I do not want to start a debate on which company is the best, but I would like to get advice on the Seagate 2TB 7200rpm ST2000DM001.

Anyway have one? I know they are fast, but 1y warranty. I want to make sure it's not low priycy cause it's really cheap hardware 

Thanks for any member review


----------



## Albuquerque (May 22, 2012)

The reality is that harddrive preference is just like any other preference: everyone has had a good or bad experience with any and all vendors.  I've personally experienced a monumental amount of failures of Western Digital disks in my distant and recent past, yet I have twelve Western Digital disks populating my current home server (2 x 320Gb, 2 x 750Gb, 8 x 1TB.)

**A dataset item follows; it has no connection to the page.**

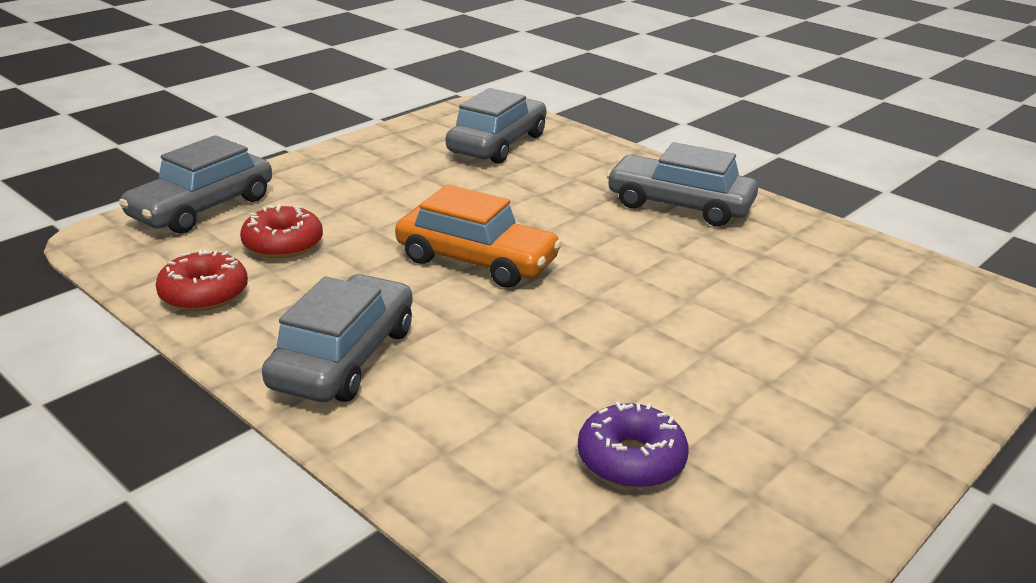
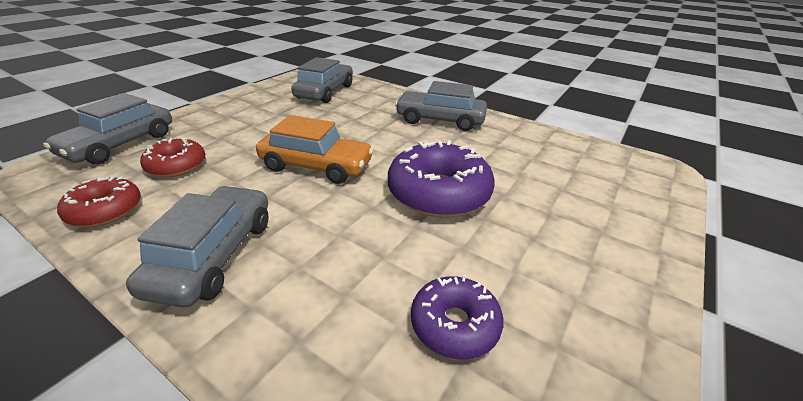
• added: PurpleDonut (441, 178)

I had one Seagate 100Mb (that isn't a typo -- one hundred megabytes, ATA33 specification, dating back to ~1993) that works even to this day.  But I also had a Seagate 750GB bite the dust on me about two years ago.  I had a Samsung Spinpoint F1 1TB drive survive a six foot drop without issue (still running even now), but have another Spinpoint F1 750GB drive here at my office die through the click of death.

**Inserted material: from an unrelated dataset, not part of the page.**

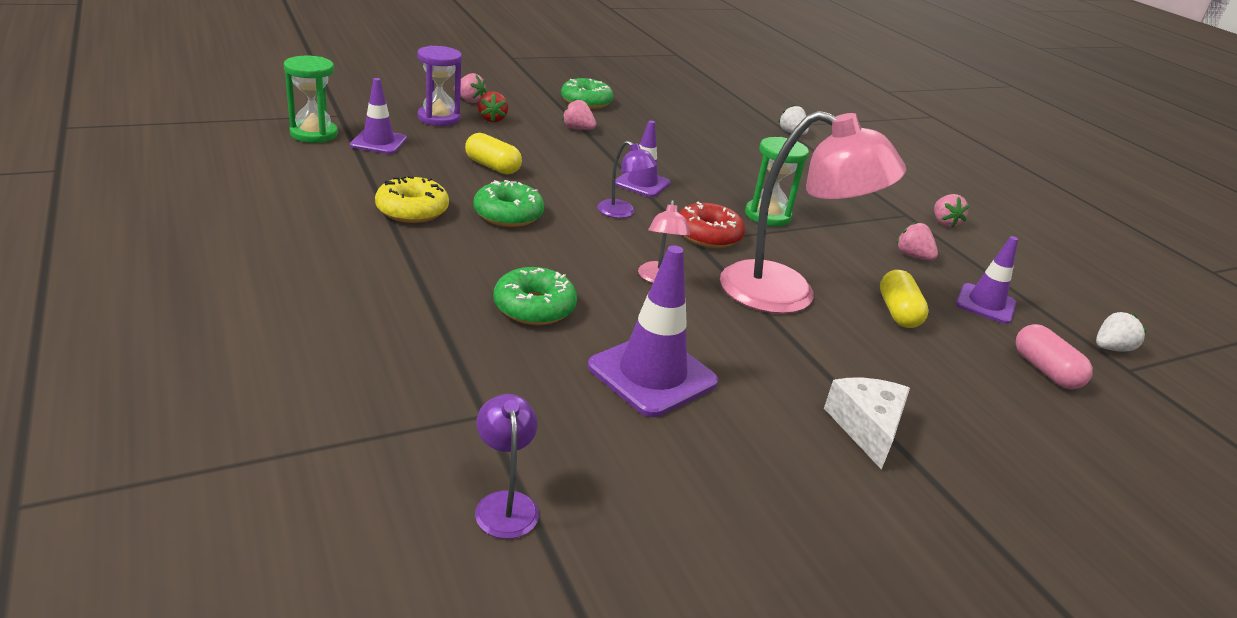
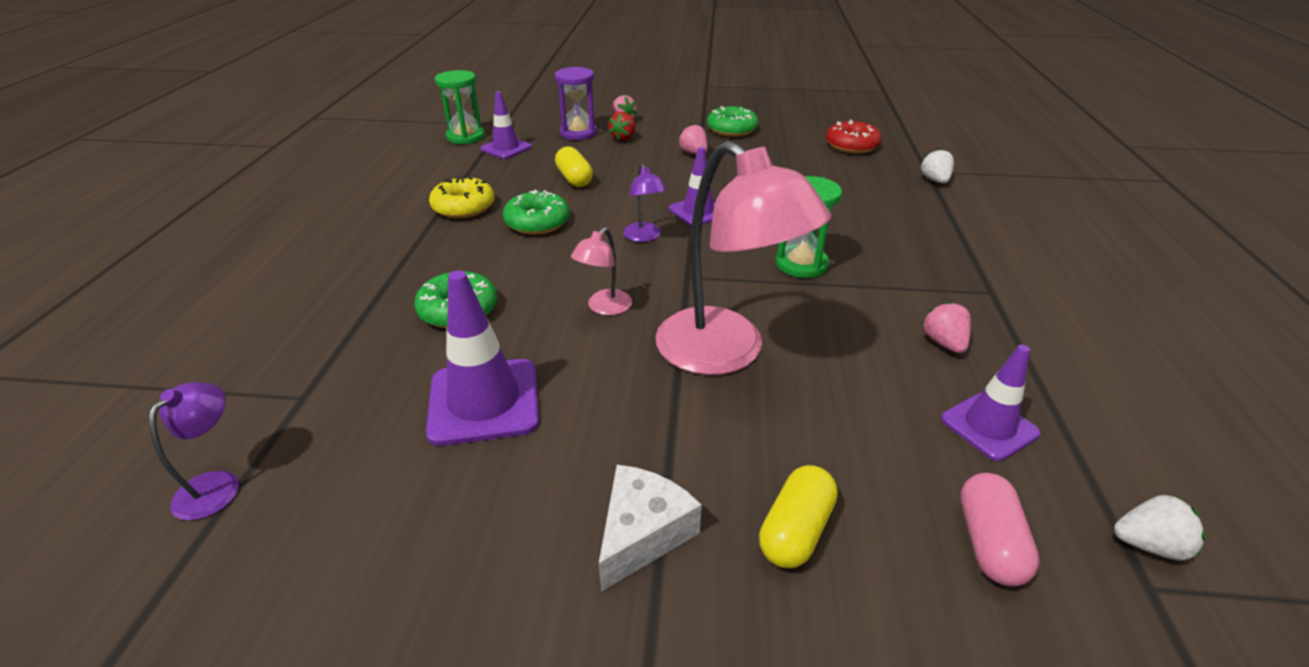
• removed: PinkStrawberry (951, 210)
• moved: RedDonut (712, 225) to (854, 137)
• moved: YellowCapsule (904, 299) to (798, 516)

It is almost meaningless to ascribe a specific manufacturer to "good" versus "bad" category.  Buy the drive that fits your needs and your budget, and chances are incredibly high that your drive will serve you without issues for many years to come.  A one year warranty is no better than a five year warranty if the drive dies and takes all your data with it, so regardless of warranty, back it up and you'll not have the heartache of trying to replace it all.


----------



## ChristTheGreat (May 23, 2012)

Hi Thanks for your reply. It's just that the seagate 2TB 7200rpm, I can get them for 119$ each, which is really cheap price. I will raid them (RAID 1) And have an external 2TB green for backup (Yes Don't tell me, why 2 backup, this is a protection, as I have alot of important DATA) 119$ for 2TB performer, is really cheap price..

I was all the way WD Black (and I have been WD all the way since a long time ago), for 5 years warranty, but they are more pricy and less performer, so I didn't want to spend 185$ each drive... The was the thing that worried me. Where I get the seagate, there is always their replacement stuff, 3years $13.99, which is another possibility as they take care of full shipping. 3-5 business day normally... I kinda need to upgrade soon, as I have 146GB free of 931GB :S No place for a home server, I'm all wireless in the appartment (moving in 2 years)

I guess I should give it a try


----------



## bakerzdosen (May 23, 2012)

I dunno if it's of much value to you for a brand new member to post an experience about this (I ran across this during a google search on the drive itself) but on the off chance it helps, here you go:

I currently own one of these drives. I personally have been a Seagate fanboi for ages - much like Albuquerque above, that has just been my experience. Personally, I've had more WD drives fail on me than anything else. My ST2000DM001 replaced my first Seagate to have ever failed on me - and my experiences go back to the early 90's. Of course, I've never had an IBM/Hitachi fail on my either. I did have a Quantum laptop drive fail in a Powerbook back in 1997 or so, but beyond that, I've been fairly lucky (yup - dumb luck, nothing else) as far as drives go. (Which reminds me that at this point, if I lose my 4 year old 320GB (Barracuda ES) boot drive, I'm hosed. I should probably really start backing that up...)

So far, I've only had the ST2000DM001 for a bit over a month, and it seemingly works fine. My experiences won't mirror many others simply because I put mine in a RAID-Z replacing a smaller (750GB) drive. So, at this point, I'm not even using half of the drive, but I will once I get around to buying 2 more of them (so that I can use the full 4TB.)

Yeah, there are a bunch of stories about this drive having a high failure rate, and it may fail early on me yet. I would honestly prefer WD Black drives. We have a FreeNAS box at work that we use to transfer large amounts of data between datacenters with 6x 2TB WD Black drives that has performed flawlessly. They are great drives, and for us they have been very fast. But yeah, they are pricey.

My take is this: If you're going to take a belt-and-suspenders approach to protecting your data, you should be fine with this drive no matter what.

If you're relying on it as a single drive and losing one would be disastrous, well, don't ever do that...


----------



## Fahim (May 31, 2012)

I have decided to go for Seagate 3TB (ST3000DM01), same technology, but 3TB drives. First one was ok, still working, other two I bought failed within weeks, and has this clacking noise even when they were working. I am back with WD, as I really like their Advanced replacement, and 3 of the GP drives are giving me 165mb/sec write speed in RAID-5, so they are good enough for me...


----------